In a recent case ruled on by the Supreme Court of Pennsylvania, Commonwealth v. Evans, it was held that where an individual only consents to a blood test due to fear of criminal penalties which would be imposed for refusing the test, the consent is not valid. In Evans, Evans was arrested on suspicion of DUI and taken to a hospital for a blood alcohol test. Prior to the administration of the test, the arresting officer gave Evans an implied consent warning but advised him if he did not submit to a blood test he would face stiffer criminal penalties.
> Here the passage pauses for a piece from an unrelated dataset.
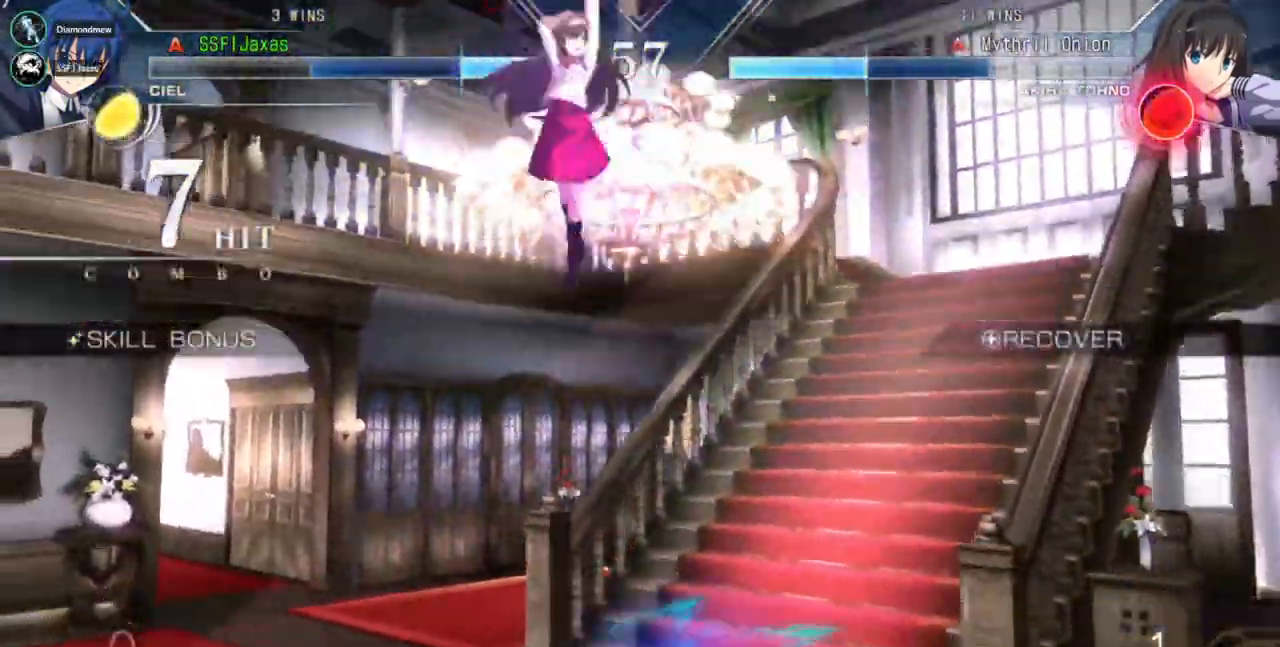
Gameplay with a controller (arcade stick); each line is a JSON object with the inputs held at the frame after it. "events" lists button and stick changes between this image and that frame as [ms after this image, input, new state], when the widget could be followed in between. Not read: L2 L3 R3 SELECT START.
{"buttons": ["DPAD_DOWN", "DPAD_LEFT"], "events": [[33, "DPAD_LEFT", "up"], [33, "DPAD_RIGHT", "down"], [67, "DPAD_UP", "up"], [133, "R2", "down"], [200, "R2", "up"], [467, "DPAD_DOWN", "down"], [467, "DPAD_LEFT", "down"], [467, "DPAD_RIGHT", "up"]]}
At his trial, Evans filed a motion to suppress the results of his blood test, arguing that he was coerced into allowing his blood to be drawn for the test due to the threat of more severe punishment. As Evans did not believe he voluntarily consented to the blood test, he argued it constituted an unreasonable search that violated his constitutional rights and the results of the test must be suppressed. The arresting officer testified that he requested Evans submit to a blood test at the time of his arrest, and advised Evans if he did not agree to the blood test his license would be suspended for a minimum of twelve months. Further, Evans was advised that if he had previous DUI convictions he would be subject to the same penalties as if he was convicted at the highest rate of alcohol. The officer stated that following the warning, Evans consented to the test. Evans testified that he could not recall much of the evening, other than being told he would not go to jail if he consented to the test.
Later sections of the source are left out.